Soybean meal is 18% protein, cornmeal is 9% protein. How many pounds of each should be mixed together in order to get 360-lb mixture that is 11% protein?
How many pounds of cornmeal should be in the mixture?
How many pounds of the soybean meal should be in the mixture?
let the amount of soybean be x lb
let the amount of cornmeal be 360-x lbs
so .18x + .09(360-x) = .11(360)
I would multiply the equation by 100, then its easy
To solve this problem, we can use the method of mixture problems. Let's break down the information given, and then use a system of equations to find the solution.
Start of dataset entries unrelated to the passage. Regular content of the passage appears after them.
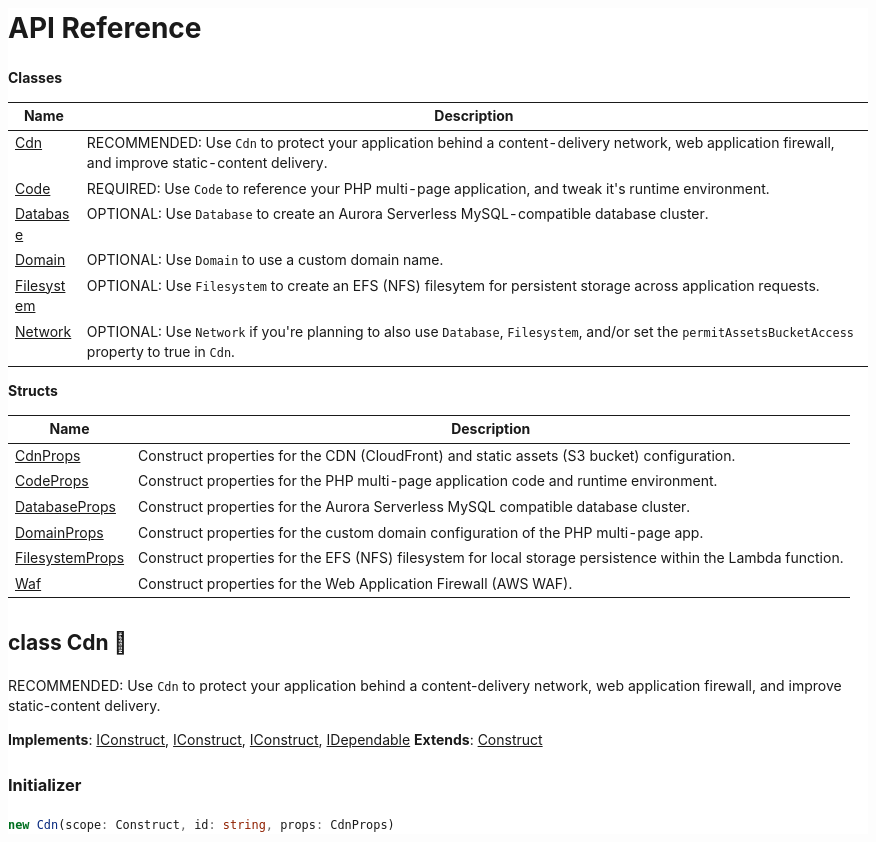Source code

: # API Reference

**Classes**

Name|Description
----|-----------
[Cdn](#cdk-serverless-php-mpa-cdn)|RECOMMENDED: Use `Cdn` to protect your application behind a content-delivery network, web application firewall, and improve static-content delivery.
[Code](#cdk-serverless-php-mpa-code)|REQUIRED: Use `Code` to reference your PHP multi-page application, and tweak it's runtime environment.
[Database](#cdk-serverless-php-mpa-database)|OPTIONAL: Use `Database` to create an Aurora Serverless MySQL-compatible database cluster.
[Domain](#cdk-serverless-php-mpa-domain)|OPTIONAL: Use `Domain` to use a custom domain name.
[Filesystem](#cdk-serverless-php-mpa-filesystem)|OPTIONAL: Use `Filesystem` to create an EFS (NFS) filesytem for persistent storage across application requests.
[Network](#cdk-serverless-php-mpa-network)|OPTIONAL: Use `Network` if you're planning to also use `Database`, `Filesystem`, and/or set the `permitAssetsBucketAccess` property to true in `Cdn`.


**Structs**

Name|Description
----|-----------
[CdnProps](#cdk-serverless-php-mpa-cdnprops)|Construct properties for the CDN (CloudFront) and static assets (S3 bucket) configuration.
[CodeProps](#cdk-serverless-php-mpa-codeprops)|Construct properties for the PHP multi-page application code and runtime environment.
[DatabaseProps](#cdk-serverless-php-mpa-databaseprops)|Construct properties for the Aurora Serverless MySQL compatible database cluster.
[DomainProps](#cdk-serverless-php-mpa-domainprops)|Construct properties for the custom domain configuration of the PHP multi-page app.
[FilesystemProps](#cdk-serverless-php-mpa-filesystemprops)|Construct properties for the EFS (NFS) filesystem for local storage persistence within the Lambda function.
[Waf](#cdk-serverless-php-mpa-waf)|Construct properties for the Web Application Firewall (AWS WAF).



## class Cdn 🔹 <a id="cdk-serverless-php-mpa-cdn"></a>

RECOMMENDED: Use `Cdn` to protect your application behind a content-delivery network, web application firewall, and improve static-content delivery.

__Implements__: [IConstruct](#constructs-iconstruct), [IConstruct](#aws-cdk-core-iconstruct), [IConstruct](#constructs-iconstruct), [IDependable](#aws-cdk-core-idependable)
__Extends__: [Construct](#aws-cdk-core-construct)

### Initializer




```ts
new Cdn(scope: Construct, id: string, props: CdnProps)
```
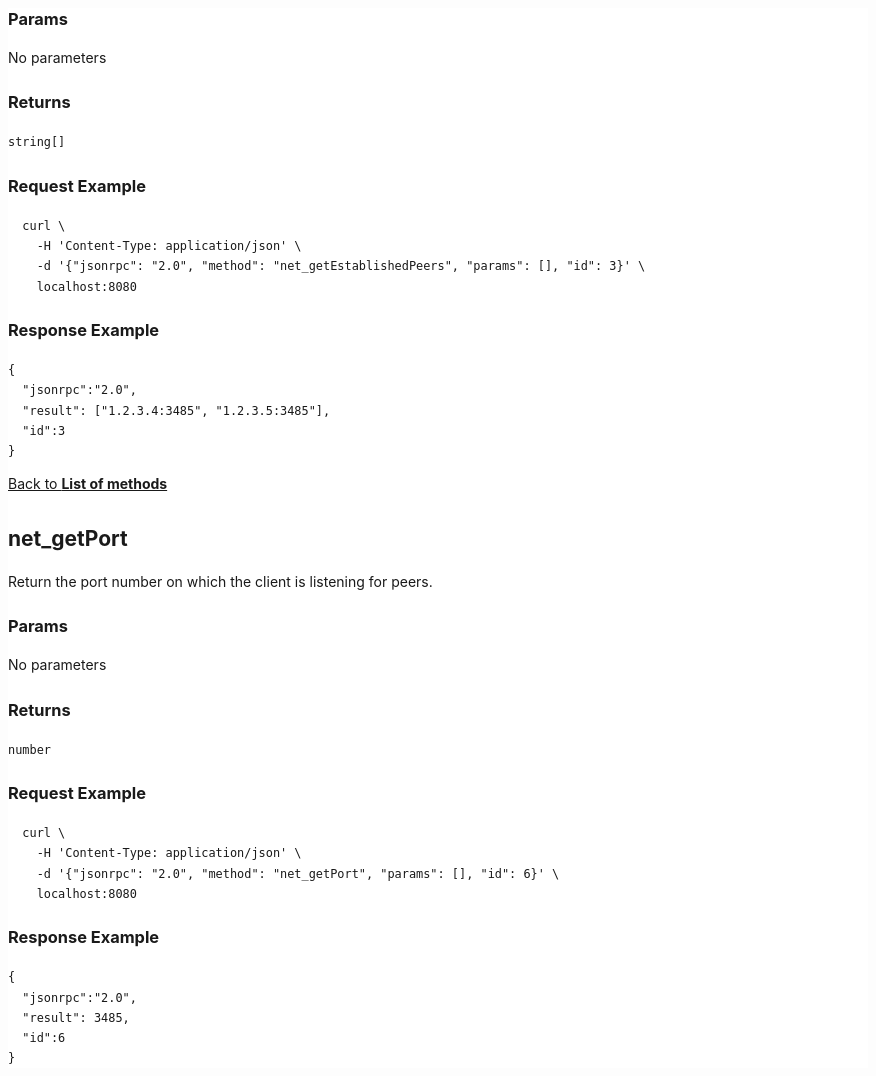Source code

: ### Params
No parameters

### Returns
`string[]`

### Request Example
```
  curl \
    -H 'Content-Type: application/json' \
    -d '{"jsonrpc": "2.0", "method": "net_getEstablishedPeers", "params": [], "id": 3}' \
    localhost:8080
```

### Response Example
```
{
  "jsonrpc":"2.0",
  "result": ["1.2.3.4:3485", "1.2.3.5:3485"],
  "id":3
}
```

[Back to **List of methods**](#list-of-methods)

## net_getPort
Return the port number on which the client is listening for peers.

### Params
No parameters

### Returns
`number`

### Request Example
```
  curl \
    -H 'Content-Type: application/json' \
    -d '{"jsonrpc": "2.0", "method": "net_getPort", "params": [], "id": 6}' \
    localhost:8080
```

### Response Example
```
{
  "jsonrpc":"2.0",
  "result": 3485,
  "id":6
}
```
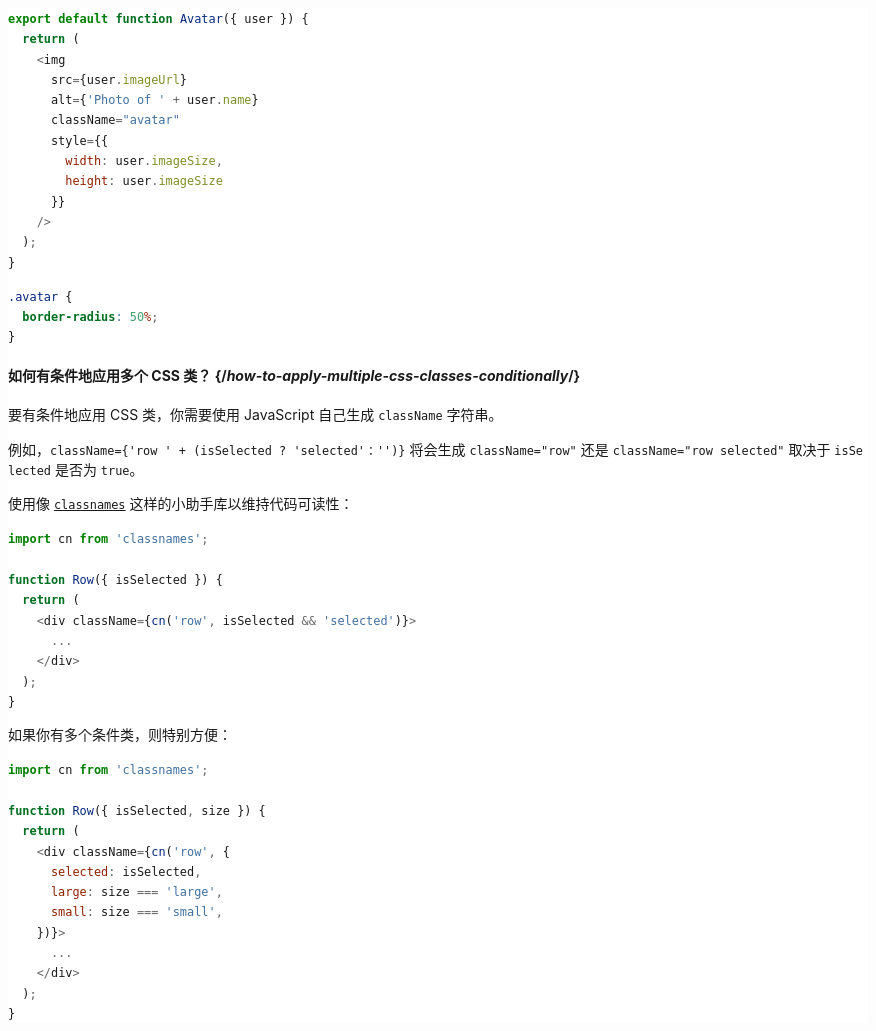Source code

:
 ```js Avatar.js active
export default function Avatar({ user }) {
  return (
    <img
      src={user.imageUrl}
      alt={'Photo of ' + user.name}
      className="avatar"
      style={{
        width: user.imageSize,
        height: user.imageSize
      }}
    />
  );
}
```

```css styles.css
.avatar {
  border-radius: 50%;
}
```

</Sandpack>

<DeepDive>

#### 如何有条件地应用多个 CSS 类？ {/*how-to-apply-multiple-css-classes-conditionally*/}

要有条件地应用 CSS 类，你需要使用 JavaScript 自己生成 `className` 字符串。

例如，`className={'row ' + (isSelected ? 'selected'：'')}` 将会生成 `className="row"` 还是 `className="row selected"` 取决于 `isSelected` 是否为 `true`。

使用像 [`classnames`](https://github.com/JedWatson/classnames) 这样的小助手库以维持代码可读性：

```js
import cn from 'classnames';

function Row({ isSelected }) {
  return (
    <div className={cn('row', isSelected && 'selected')}>
      ...
    </div>
  );
}
```

如果你有多个条件类，则特别方便：

```js
import cn from 'classnames';

function Row({ isSelected, size }) {
  return (
    <div className={cn('row', {
      selected: isSelected,
      large: size === 'large',
      small: size === 'small',
    })}>
      ...
    </div>
  );
}
```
Let's assume x represents the number of pounds of soybean meal and y represents the number of pounds of cornmeal in the mixture.
We know that the final mixture will weigh 360 pounds, so the first equation is:
x + y = 360
According to the given information, soybean meal is 18% protein and cornmeal is 9% protein. The final mixture should be 11% protein. We can express this information using the second equation:
(0.18x + 0.09y)/(x + y) = 0.11
To solve this system of equations, we can use substitution or elimination. Let's use substitution to solve for one variable in terms of the other.
From the first equation, we have y = 360 - x. Substituting this expression into the second equation, we get:
(0.18x + 0.09(360 - x))/360 = 0.11
Simplifying this equation gives us:
0.18x + 32.4 - 0.09x = 0.11 * 360
Combining like terms:
0.09x + 32.4 = 39.6
Subtracting 32.4 from both sides gives us:
0.09x = 7.2
Dividing both sides by 0.09 solves for x:
x = 7.2 / 0.09
x = 80
Now that we have the value of x, we can find y:
y = 360 - x
y = 360 - 80
y = 280
Therefore, 80 pounds of soybean meal and 280 pounds of cornmeal should be mixed together to get a 360-pound mixture that is 11% protein.
To answer the specific questions:
1. The mixture should contain 280 pounds of cornmeal.
2. The mixture should contain 80 pounds of soybean meal.